Written task - Once you have read the records, output them exactly.

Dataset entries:
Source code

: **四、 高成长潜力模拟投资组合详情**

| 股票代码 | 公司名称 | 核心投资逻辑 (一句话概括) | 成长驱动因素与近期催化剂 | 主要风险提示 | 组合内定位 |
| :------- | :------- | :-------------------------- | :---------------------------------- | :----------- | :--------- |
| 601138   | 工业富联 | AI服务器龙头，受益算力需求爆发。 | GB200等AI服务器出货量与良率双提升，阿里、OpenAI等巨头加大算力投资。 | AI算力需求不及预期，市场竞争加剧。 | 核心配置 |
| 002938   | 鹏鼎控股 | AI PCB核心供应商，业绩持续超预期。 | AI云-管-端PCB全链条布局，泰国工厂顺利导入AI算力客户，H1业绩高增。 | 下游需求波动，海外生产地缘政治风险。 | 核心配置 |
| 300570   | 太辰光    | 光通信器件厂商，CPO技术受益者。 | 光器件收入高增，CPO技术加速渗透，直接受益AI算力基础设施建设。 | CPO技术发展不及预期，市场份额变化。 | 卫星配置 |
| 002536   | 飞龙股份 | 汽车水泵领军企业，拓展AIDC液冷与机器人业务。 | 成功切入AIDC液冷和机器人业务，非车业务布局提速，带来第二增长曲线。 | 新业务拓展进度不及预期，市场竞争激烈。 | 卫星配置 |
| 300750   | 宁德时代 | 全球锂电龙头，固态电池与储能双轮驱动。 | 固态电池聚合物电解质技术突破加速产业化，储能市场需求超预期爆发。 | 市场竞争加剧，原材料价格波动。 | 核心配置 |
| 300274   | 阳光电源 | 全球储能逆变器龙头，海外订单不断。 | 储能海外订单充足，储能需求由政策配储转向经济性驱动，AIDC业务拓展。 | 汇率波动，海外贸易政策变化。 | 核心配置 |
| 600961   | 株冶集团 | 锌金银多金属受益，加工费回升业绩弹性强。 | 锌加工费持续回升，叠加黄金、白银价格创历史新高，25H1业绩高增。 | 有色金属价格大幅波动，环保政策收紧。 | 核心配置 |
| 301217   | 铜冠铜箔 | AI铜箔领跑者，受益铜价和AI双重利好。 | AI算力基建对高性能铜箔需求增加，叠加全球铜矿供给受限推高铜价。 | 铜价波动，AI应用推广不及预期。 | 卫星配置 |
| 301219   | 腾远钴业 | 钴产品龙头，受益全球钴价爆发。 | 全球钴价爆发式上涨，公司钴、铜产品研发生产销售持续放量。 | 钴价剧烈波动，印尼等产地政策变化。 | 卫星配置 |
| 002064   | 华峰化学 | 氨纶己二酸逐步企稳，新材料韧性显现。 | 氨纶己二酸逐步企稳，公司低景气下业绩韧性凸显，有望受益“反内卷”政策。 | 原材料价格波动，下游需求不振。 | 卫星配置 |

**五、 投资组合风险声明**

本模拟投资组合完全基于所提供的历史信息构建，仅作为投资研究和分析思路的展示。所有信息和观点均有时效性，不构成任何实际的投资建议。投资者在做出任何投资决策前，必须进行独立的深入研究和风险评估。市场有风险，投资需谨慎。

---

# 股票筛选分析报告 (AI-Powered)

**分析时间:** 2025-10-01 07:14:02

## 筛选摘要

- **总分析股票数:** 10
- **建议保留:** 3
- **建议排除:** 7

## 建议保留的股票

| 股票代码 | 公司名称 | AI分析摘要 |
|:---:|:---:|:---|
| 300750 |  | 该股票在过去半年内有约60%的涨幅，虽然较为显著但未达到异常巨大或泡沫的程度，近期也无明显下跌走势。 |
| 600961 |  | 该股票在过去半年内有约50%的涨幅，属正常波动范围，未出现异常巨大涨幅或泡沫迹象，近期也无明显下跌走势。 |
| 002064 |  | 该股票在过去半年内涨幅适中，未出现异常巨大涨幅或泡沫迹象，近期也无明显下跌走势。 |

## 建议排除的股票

Exercise solution -
Source code

: **四、 高成长潜力模拟投资组合详情**

| 股票代码 | 公司名称 | 核心投资逻辑 (一句话概括) | 成长驱动因素与近期催化剂 | 主要风险提示 | 组合内定位 |
| :------- | :------- | :-------------------------- | :---------------------------------- | :----------- | :--------- |
| 601138   | 工业富联 | AI服务器龙头，受益算力需求爆发。 | GB200等AI服务器出货量与良率双提升，阿里、OpenAI等巨头加大算力投资。 | AI算力需求不及预期，市场竞争加剧。 | 核心配置 |
| 002938   | 鹏鼎控股 | AI PCB核心供应商，业绩持续超预期。 | AI云-管-端PCB全链条布局，泰国工厂顺利导入AI算力客户，H1业绩高增。 | 下游需求波动，海外生产地缘政治风险。 | 核心配置 |
| 300570   | 太辰光    | 光通信器件厂商，CPO技术受益者。 | 光器件收入高增，CPO技术加速渗透，直接受益AI算力基础设施建设。 | CPO技术发展不及预期，市场份额变化。 | 卫星配置 |
| 002536   | 飞龙股份 | 汽车水泵领军企业，拓展AIDC液冷与机器人业务。 | 成功切入AIDC液冷和机器人业务，非车业务布局提速，带来第二增长曲线。 | 新业务拓展进度不及预期，市场竞争激烈。 | 卫星配置 |
| 300750   | 宁德时代 | 全球锂电龙头，固态电池与储能双轮驱动。 | 固态电池聚合物电解质技术突破加速产业化，储能市场需求超预期爆发。 | 市场竞争加剧，原材料价格波动。 | 核心配置 |
| 300274   | 阳光电源 | 全球储能逆变器龙头，海外订单不断。 | 储能海外订单充足，储能需求由政策配储转向经济性驱动，AIDC业务拓展。 | 汇率波动，海外贸易政策变化。 | 核心配置 |
| 600961   | 株冶集团 | 锌金银多金属受益，加工费回升业绩弹性强。 | 锌加工费持续回升，叠加黄金、白银价格创历史新高，25H1业绩高增。 | 有色金属价格大幅波动，环保政策收紧。 | 核心配置 |
| 301217   | 铜冠铜箔 | AI铜箔领跑者，受益铜价和AI双重利好。 | AI算力基建对高性能铜箔需求增加，叠加全球铜矿供给受限推高铜价。 | 铜价波动，AI应用推广不及预期。 | 卫星配置 |
| 301219   | 腾远钴业 | 钴产品龙头，受益全球钴价爆发。 | 全球钴价爆发式上涨，公司钴、铜产品研发生产销售持续放量。 | 钴价剧烈波动，印尼等产地政策变化。 | 卫星配置 |
| 002064   | 华峰化学 | 氨纶己二酸逐步企稳，新材料韧性显现。 | 氨纶己二酸逐步企稳，公司低景气下业绩韧性凸显，有望受益“反内卷”政策。 | 原材料价格波动，下游需求不振。 | 卫星配置 |

**五、 投资组合风险声明**

本模拟投资组合完全基于所提供的历史信息构建，仅作为投资研究和分析思路的展示。所有信息和观点均有时效性，不构成任何实际的投资建议。投资者在做出任何投资决策前，必须进行独立的深入研究和风险评估。市场有风险，投资需谨慎。

---

# 股票筛选分析报告 (AI-Powered)

**分析时间:** 2025-10-01 07:14:02

## 筛选摘要

- **总分析股票数:** 10
- **建议保留:** 3
- **建议排除:** 7

## 建议保留的股票

| 股票代码 | 公司名称 | AI分析摘要 |
|:---:|:---:|:---|
| 300750 |  | 该股票在过去半年内有约60%的涨幅，虽然较为显著但未达到异常巨大或泡沫的程度，近期也无明显下跌走势。 |
| 600961 |  | 该股票在过去半年内有约50%的涨幅，属正常波动范围，未出现异常巨大涨幅或泡沫迹象，近期也无明显下跌走势。 |
| 002064 |  | 该股票在过去半年内涨幅适中，未出现异常巨大涨幅或泡沫迹象，近期也无明显下跌走势。 |

## 建议排除的股票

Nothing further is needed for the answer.